→ **EXERCISE DIRECTIONS**:
Count the lines of data below that include "left". Provide only the number.

Extracted records

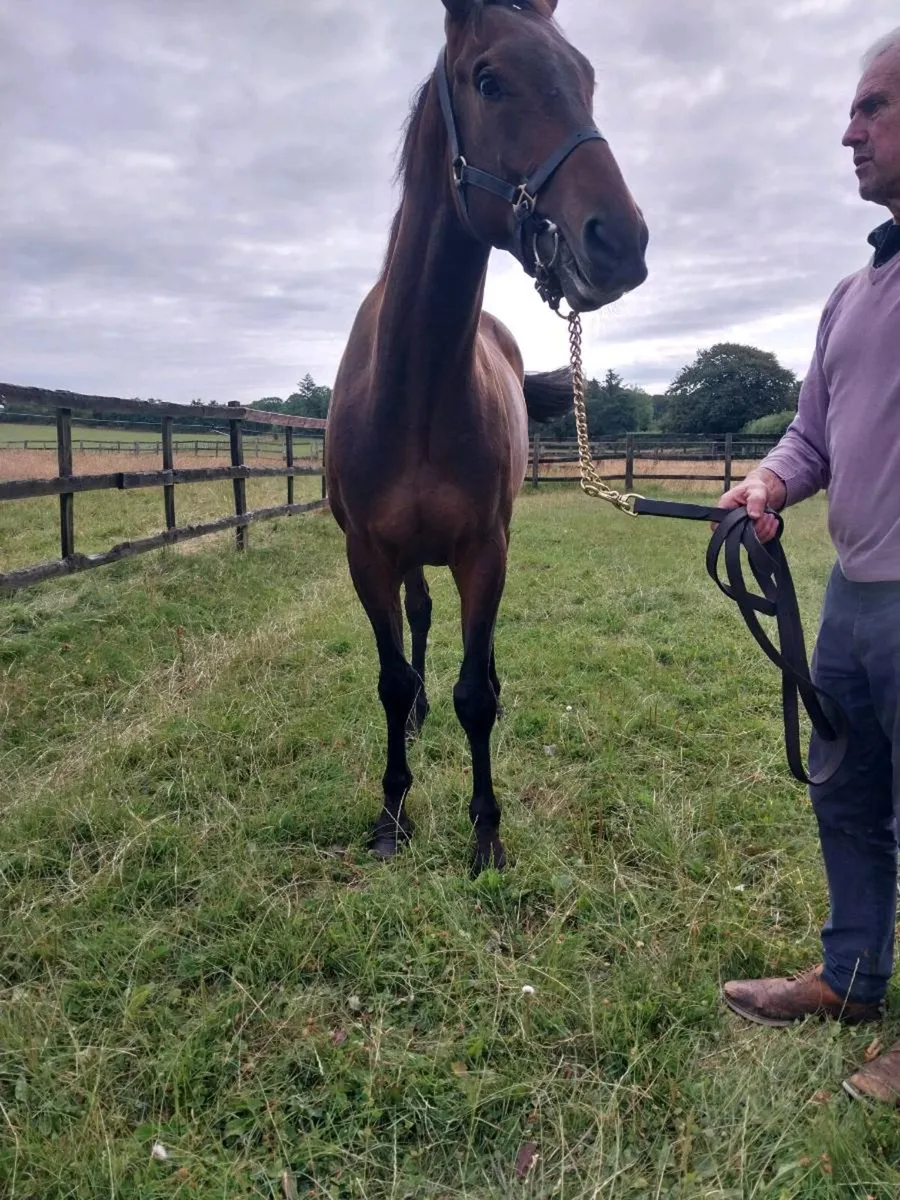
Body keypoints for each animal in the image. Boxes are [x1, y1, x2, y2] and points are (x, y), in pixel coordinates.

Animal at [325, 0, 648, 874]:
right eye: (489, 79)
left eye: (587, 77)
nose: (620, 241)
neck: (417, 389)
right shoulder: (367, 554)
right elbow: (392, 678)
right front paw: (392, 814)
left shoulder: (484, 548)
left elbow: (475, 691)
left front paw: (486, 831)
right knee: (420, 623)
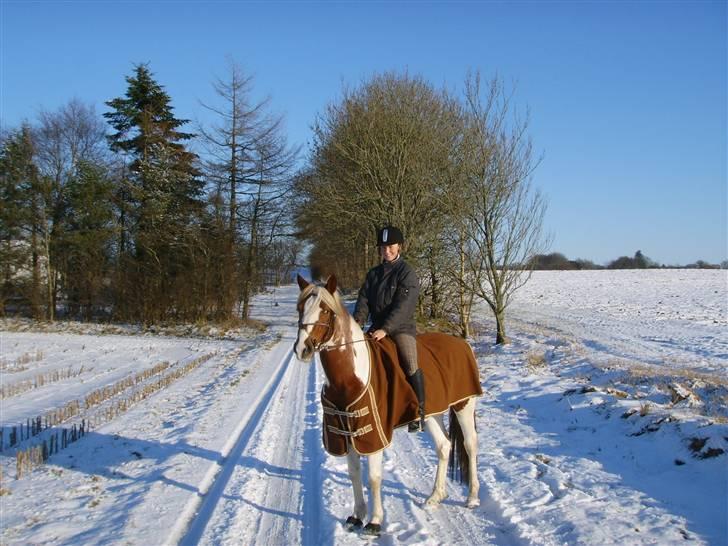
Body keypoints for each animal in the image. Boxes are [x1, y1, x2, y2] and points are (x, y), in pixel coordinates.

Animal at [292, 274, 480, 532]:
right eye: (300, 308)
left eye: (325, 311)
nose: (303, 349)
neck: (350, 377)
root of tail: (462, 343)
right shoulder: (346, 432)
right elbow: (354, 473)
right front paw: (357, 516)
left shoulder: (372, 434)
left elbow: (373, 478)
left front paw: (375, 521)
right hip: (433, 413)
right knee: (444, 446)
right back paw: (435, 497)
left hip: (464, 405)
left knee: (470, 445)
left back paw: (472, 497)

→ **RESULT**:
11